今天被送進火化爐的,不僅是一個退休二十多年的中共前國務院總理。在我看來,還有一個時代,一個曾經相信共產黨可以通過改革不斷修補自己、通過市場經濟不斷延長壽命、通過擁抱世界不斷獲得合法性的時代。那個時代曾經轟轟烈烈,深圳的推土機晝夜不停,浦東的高樓拔地而起,廣東的流水線燈火通明;大學生相信知識可以改變命運,農民工相信進城可以改變生活,老闆相信只要肯干就能發財,外國資本相信中國會越來越開放;甚至許多知識分子都相信:經濟改革走到最後,終究會推開政治改革的大門。

回頭看,那真是一個充滿幻覺,同時又充滿希望的年代。朱鎔基正是那個年代最典型的人物之一。今天,當他的肉身化為灰燼的時候,我忽然想到另一個一百多年前死去的中國老人李鴻章。

李鴻章死於1901年,十年以後,大清亡了。我並不是說朱鎔基死後十年,中共就一定滅亡,歷史從來不會如此機械地押韻。但李鴻章與朱鎔基之間,確實存在一種令人不安的歷史相似。他們都是舊制度最優秀的修理工;他們都看見了機器出了問題;他們都試圖修理機器;他們都取得過驚人的成績。但他們都沒有,也不可能更換那台機器最核心的部件,所以他們最後面對的是同一個悲劇:修表匠可以讓一隻壞掉的鐘重新走起來,卻不能決定這隻鍾最終走向哪裡。

一、紅朝修表匠

如果一定要給朱鎔基一個歷史稱呼,我願稱他為紅朝修表匠。這甚至比「改革家」更準確,因為朱鎔基從來不是一個制度革命者。他不是戈巴契夫,不是哈維爾,甚至也不是趙紫陽意義上的政治改革者。他從來沒有打算拆掉共產黨的房子,他所做的一切,首先都是為了讓這座房子不要倒。

九十年代,他捕手的是怎樣一個中國?國企虧損嚴重;銀行壞帳累積;中央財政能力薄弱;地方各自為政;三角債盤根錯節;通貨膨脹一度嚴重;大量國營企業效率低下,卻必須依靠銀行繼續輸血。那台機器已經開始嘎嘎作響,朱鎔基走過去,捲起袖子,把後蓋打開。這個齒輪壞了,換;那個螺絲鬆了,擰;國企不行,改;銀行不行,整;稅制不行,動;住房制度不行,改;外貿體制不行,改;最後乾脆把中國推進世界貿易組織。他下手很重,無數國企工人付出了代價,幾千萬人的「鐵飯碗」被砸碎,一些人抓住市場機會重新開始,另一些人卻從此跌入生活的谷底。

今天評價朱鎔基,絕不能把他神化。在朱鎔基改革的帳本上,一面寫著效率,一面也寫著眼淚;一面寫著中國後來二十年的高速增長,一面也寫著無數普通家庭在轉軌時代承擔的巨大成本。但無論如何,他真的把那隻表修響了,而且一度走得飛快。

二、一百年前,也有一個修表匠

所以我想到李鴻章,李鴻章面對的也是一隻壞掉的鐘。太平天國差一點掀翻大清;英法聯軍打進北京,圓明園被燒;列強的軍艦可以直接開到中國家門口;大清那些曾經自認為天下無敵的八旗、綠營,在現代軍隊面前不堪一擊。

怎麼辦?李鴻章這一代人給出的答案不是推翻大清。而是修大清。這就有了洋務運動。造船,造炮,辦工廠,修鐵路,架電報,辦學堂,派留學生,建立現代海軍。大清突然開始有了煙囪、鐵路、輪船和機器。
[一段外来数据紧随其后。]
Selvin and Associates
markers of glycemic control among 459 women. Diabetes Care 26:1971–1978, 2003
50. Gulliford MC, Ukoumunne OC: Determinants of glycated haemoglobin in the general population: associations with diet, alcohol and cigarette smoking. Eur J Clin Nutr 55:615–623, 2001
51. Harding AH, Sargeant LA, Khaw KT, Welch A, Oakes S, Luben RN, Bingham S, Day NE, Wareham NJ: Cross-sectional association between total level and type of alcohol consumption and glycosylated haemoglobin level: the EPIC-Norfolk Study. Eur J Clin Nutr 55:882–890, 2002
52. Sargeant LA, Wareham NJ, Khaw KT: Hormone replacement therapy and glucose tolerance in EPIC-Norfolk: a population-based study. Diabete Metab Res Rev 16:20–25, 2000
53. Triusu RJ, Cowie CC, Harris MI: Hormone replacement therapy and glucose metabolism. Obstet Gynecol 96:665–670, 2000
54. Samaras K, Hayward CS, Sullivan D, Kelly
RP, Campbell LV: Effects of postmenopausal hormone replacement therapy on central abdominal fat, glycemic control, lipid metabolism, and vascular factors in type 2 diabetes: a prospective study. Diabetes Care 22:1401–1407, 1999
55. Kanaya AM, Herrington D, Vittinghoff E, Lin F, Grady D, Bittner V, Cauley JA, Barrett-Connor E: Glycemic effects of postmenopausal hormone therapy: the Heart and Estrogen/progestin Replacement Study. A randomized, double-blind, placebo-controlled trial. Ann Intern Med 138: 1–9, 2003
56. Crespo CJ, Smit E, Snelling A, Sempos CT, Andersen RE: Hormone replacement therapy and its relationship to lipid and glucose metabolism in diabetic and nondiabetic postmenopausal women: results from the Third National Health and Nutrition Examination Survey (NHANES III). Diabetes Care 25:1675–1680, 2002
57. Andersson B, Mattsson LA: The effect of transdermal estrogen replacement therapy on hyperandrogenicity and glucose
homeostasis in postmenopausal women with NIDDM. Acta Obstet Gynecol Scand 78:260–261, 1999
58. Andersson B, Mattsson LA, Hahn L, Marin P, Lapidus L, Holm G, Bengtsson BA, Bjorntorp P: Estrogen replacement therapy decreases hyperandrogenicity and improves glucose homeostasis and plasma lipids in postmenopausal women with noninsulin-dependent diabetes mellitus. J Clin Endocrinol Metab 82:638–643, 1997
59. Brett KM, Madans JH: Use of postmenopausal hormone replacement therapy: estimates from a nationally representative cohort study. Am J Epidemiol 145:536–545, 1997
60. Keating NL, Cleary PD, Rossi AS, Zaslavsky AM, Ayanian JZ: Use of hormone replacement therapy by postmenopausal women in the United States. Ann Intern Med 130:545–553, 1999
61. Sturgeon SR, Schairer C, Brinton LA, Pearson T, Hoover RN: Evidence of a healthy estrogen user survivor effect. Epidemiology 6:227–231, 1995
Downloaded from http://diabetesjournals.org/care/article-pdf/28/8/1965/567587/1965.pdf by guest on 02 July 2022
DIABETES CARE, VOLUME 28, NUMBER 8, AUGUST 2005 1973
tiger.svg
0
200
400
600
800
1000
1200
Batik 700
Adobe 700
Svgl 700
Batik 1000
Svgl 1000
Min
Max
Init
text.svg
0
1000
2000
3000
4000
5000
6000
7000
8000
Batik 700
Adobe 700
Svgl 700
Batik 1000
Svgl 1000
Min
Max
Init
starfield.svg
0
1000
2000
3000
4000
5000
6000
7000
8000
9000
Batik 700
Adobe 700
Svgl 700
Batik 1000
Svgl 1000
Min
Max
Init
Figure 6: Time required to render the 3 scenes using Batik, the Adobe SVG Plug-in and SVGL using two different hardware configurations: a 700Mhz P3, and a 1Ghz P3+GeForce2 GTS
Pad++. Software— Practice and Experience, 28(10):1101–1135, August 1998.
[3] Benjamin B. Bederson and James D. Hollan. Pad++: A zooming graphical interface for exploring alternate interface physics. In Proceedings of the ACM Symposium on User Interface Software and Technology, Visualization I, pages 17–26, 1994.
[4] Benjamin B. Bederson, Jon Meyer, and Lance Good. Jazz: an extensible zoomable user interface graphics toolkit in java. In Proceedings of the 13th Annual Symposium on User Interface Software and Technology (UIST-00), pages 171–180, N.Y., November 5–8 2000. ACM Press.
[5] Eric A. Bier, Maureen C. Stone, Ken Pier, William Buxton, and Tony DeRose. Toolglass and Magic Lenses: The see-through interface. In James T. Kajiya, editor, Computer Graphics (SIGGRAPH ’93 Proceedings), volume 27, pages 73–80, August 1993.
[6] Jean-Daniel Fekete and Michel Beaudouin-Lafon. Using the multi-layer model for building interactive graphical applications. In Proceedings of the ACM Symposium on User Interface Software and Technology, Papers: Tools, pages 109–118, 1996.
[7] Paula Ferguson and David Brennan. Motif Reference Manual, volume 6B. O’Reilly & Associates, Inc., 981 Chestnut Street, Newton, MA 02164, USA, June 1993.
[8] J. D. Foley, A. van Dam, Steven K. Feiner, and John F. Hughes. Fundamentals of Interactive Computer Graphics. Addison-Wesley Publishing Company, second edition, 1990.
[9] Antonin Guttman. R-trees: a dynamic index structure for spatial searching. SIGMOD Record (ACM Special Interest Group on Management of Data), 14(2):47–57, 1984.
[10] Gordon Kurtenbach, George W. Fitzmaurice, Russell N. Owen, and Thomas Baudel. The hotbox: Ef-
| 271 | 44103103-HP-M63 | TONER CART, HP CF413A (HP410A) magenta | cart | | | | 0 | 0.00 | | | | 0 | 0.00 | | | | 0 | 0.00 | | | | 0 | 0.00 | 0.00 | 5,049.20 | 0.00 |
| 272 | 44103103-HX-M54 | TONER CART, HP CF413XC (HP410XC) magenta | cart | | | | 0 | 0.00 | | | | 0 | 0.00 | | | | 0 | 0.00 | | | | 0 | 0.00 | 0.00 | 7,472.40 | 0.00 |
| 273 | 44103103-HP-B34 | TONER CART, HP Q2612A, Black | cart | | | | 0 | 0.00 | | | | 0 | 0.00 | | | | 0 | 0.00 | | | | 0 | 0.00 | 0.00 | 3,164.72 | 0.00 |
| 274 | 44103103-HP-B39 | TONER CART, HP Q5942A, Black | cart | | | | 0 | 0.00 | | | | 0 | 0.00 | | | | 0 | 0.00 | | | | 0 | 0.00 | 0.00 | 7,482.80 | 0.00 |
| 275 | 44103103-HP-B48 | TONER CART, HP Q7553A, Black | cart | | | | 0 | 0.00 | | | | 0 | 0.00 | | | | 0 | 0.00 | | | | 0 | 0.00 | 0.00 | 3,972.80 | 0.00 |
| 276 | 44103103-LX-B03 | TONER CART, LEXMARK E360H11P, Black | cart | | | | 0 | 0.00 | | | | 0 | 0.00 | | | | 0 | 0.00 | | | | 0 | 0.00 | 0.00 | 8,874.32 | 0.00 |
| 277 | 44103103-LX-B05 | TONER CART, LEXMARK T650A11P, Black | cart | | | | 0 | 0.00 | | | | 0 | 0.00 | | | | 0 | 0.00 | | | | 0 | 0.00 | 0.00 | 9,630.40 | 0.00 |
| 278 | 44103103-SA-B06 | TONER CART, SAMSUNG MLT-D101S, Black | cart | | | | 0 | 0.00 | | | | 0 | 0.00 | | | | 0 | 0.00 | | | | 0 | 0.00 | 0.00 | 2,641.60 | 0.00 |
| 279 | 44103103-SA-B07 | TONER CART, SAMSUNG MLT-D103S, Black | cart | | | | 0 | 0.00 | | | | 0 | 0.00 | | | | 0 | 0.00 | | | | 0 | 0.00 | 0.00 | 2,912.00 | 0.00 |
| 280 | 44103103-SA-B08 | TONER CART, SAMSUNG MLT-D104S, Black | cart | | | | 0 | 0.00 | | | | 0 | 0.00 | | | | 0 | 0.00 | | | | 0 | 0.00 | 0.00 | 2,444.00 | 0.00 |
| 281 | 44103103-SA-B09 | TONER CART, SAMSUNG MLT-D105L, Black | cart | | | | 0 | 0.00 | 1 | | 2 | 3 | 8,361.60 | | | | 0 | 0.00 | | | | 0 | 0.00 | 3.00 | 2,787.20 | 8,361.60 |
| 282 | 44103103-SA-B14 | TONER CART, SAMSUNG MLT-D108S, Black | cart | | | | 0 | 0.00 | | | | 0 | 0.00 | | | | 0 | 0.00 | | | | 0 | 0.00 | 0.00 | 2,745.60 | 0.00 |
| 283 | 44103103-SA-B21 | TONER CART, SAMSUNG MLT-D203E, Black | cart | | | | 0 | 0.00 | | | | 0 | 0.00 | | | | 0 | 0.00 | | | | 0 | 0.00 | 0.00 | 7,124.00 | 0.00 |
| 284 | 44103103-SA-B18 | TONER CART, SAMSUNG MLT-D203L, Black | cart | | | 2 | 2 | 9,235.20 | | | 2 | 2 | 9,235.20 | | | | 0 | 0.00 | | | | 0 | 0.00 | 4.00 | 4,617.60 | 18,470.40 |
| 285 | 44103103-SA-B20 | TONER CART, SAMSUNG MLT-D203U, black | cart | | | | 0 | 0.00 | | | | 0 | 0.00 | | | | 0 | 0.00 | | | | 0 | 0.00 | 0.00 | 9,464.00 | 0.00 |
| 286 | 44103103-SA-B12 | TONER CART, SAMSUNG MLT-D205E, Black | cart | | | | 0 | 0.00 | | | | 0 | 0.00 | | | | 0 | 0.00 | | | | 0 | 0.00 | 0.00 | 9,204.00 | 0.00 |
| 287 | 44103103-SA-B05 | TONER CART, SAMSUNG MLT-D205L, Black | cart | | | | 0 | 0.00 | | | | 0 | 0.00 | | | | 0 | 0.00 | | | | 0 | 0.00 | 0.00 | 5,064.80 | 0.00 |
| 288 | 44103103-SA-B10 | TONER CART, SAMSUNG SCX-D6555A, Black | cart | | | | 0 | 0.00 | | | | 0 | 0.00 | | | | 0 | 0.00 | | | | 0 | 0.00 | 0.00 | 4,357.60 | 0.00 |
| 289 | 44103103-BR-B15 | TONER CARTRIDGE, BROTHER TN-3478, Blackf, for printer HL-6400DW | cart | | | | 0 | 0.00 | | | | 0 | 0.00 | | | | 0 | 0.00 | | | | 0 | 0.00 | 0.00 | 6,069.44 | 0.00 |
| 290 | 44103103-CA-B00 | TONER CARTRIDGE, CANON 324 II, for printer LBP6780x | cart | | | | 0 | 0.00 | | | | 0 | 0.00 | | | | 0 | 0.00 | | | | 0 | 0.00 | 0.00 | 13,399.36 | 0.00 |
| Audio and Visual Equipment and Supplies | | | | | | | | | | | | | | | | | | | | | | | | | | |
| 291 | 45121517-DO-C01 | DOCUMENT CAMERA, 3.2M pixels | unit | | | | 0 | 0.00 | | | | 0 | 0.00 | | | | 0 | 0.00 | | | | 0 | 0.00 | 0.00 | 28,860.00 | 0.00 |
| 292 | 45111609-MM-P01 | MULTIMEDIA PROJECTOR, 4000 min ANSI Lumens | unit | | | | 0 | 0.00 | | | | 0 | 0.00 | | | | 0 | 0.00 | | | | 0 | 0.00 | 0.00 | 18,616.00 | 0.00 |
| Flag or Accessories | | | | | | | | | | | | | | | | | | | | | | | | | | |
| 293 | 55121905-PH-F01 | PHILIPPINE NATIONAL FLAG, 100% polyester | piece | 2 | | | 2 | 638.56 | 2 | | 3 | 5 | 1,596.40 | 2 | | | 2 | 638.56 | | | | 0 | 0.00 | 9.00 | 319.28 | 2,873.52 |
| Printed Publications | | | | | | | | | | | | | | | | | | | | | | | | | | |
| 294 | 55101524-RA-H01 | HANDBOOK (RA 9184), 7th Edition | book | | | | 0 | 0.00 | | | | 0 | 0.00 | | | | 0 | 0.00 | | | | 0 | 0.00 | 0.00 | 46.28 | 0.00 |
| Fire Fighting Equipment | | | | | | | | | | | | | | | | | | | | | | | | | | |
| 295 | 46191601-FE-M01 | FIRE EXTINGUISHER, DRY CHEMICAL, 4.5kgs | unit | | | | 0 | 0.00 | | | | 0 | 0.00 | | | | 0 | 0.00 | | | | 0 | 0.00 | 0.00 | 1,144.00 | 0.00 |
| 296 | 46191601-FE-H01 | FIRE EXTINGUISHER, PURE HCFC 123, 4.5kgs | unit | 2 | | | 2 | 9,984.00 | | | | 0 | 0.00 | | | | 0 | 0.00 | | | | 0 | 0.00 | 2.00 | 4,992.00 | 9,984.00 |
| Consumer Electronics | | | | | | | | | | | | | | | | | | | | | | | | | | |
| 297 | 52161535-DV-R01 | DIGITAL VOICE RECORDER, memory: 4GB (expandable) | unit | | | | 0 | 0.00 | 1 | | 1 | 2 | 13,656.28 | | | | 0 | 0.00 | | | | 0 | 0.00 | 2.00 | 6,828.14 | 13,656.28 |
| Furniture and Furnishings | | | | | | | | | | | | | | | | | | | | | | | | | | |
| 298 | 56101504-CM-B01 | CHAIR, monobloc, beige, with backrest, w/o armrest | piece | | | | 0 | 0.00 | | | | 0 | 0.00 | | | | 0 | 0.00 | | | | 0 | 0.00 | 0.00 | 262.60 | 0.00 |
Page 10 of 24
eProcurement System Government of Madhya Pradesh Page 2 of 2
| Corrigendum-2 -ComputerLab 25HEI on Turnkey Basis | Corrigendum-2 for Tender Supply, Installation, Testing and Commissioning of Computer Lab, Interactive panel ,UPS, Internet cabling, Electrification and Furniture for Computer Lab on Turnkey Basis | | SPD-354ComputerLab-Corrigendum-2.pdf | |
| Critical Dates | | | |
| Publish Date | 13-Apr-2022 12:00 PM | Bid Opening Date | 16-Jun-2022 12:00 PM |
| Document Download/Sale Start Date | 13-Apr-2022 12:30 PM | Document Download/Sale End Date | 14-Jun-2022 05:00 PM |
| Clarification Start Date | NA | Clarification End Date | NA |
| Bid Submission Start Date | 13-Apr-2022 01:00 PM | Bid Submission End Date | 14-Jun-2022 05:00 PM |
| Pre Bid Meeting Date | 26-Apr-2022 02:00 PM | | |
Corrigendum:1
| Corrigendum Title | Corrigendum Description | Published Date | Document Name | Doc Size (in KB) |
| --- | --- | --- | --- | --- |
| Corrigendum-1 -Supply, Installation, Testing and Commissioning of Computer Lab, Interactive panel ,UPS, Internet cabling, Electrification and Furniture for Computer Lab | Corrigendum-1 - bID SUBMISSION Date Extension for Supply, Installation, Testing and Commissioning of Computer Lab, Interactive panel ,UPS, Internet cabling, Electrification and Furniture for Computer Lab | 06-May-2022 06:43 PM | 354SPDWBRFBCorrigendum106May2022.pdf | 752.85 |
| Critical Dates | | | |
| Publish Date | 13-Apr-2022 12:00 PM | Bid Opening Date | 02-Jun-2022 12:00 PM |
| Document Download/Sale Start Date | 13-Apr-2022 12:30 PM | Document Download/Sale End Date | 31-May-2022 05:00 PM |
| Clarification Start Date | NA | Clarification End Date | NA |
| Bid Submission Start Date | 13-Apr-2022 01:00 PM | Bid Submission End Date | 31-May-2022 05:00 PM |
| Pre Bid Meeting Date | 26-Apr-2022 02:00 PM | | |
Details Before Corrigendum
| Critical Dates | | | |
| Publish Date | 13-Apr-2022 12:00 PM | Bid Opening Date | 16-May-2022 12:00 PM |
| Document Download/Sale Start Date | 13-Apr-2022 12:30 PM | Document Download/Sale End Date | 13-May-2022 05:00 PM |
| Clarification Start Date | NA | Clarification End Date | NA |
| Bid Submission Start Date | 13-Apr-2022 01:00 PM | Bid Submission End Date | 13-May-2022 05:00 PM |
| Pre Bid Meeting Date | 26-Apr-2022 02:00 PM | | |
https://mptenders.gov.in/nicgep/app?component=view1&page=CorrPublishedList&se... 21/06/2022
上海越來越繁華,天津越來越熱鬧,北洋水師甚至一度號稱亞洲第一。那時候如果也有「大清新聞聯播」,大概每天都可以播出無數「偉大成就」:大清正在崛起,大清正在復興,大清正在走向世界。

然後1894年來了。甲午戰爭一聲炮響,所有幻覺煙消雲散。人們這才發現:機器可以買,軍艦可以買,大炮可以買,鐵路可以修,工廠可以建。但有一樣東西沒有改變:那個使用這些機器的制度。

這就是洋務運動最終的宿命。它想現代化中國的器物,卻不願現代化中國的權力。

三、改革開放,其實是一場更成功的洋務運動

如果把時間往後推一百年,我們會看到一個驚人的歷史回聲。1978年以後,中國共產黨面對的也是一片殘局。毛澤東留下來的計劃經濟已經走到窮途末路:農村貧困,工業效率低下;商品匱乏,科技落後,整個國家與世界現代化潮流脫節。共產黨怎麼辦?答案仍然不是改變權力制度,而是改革經濟。中國開始承包土地,允許個體戶,建立經濟特區,吸引外國資本,允許私人企業發展,派學生去歐美留學,加入世界貿易體系。

這套邏輯與晚清那句話其實何其相似。晚清叫:中學為體,西學為用;紅朝則可以概括成:共產黨為體,市場經濟為用。市場可以要,資本可以要,技術可以要,美元可以要;華爾街可以合作,WTO可以加入,哈佛耶魯可以派人去,網際網路也可以引進。只有一樣東西不能碰,那就是權力,共產黨的統治不能碰。中國出現了世界現代史上一個極其特殊的政治經濟混合體:一個列寧主義政黨,管理著世界上最大的市場經濟體之一,而且它一度成功得驚人。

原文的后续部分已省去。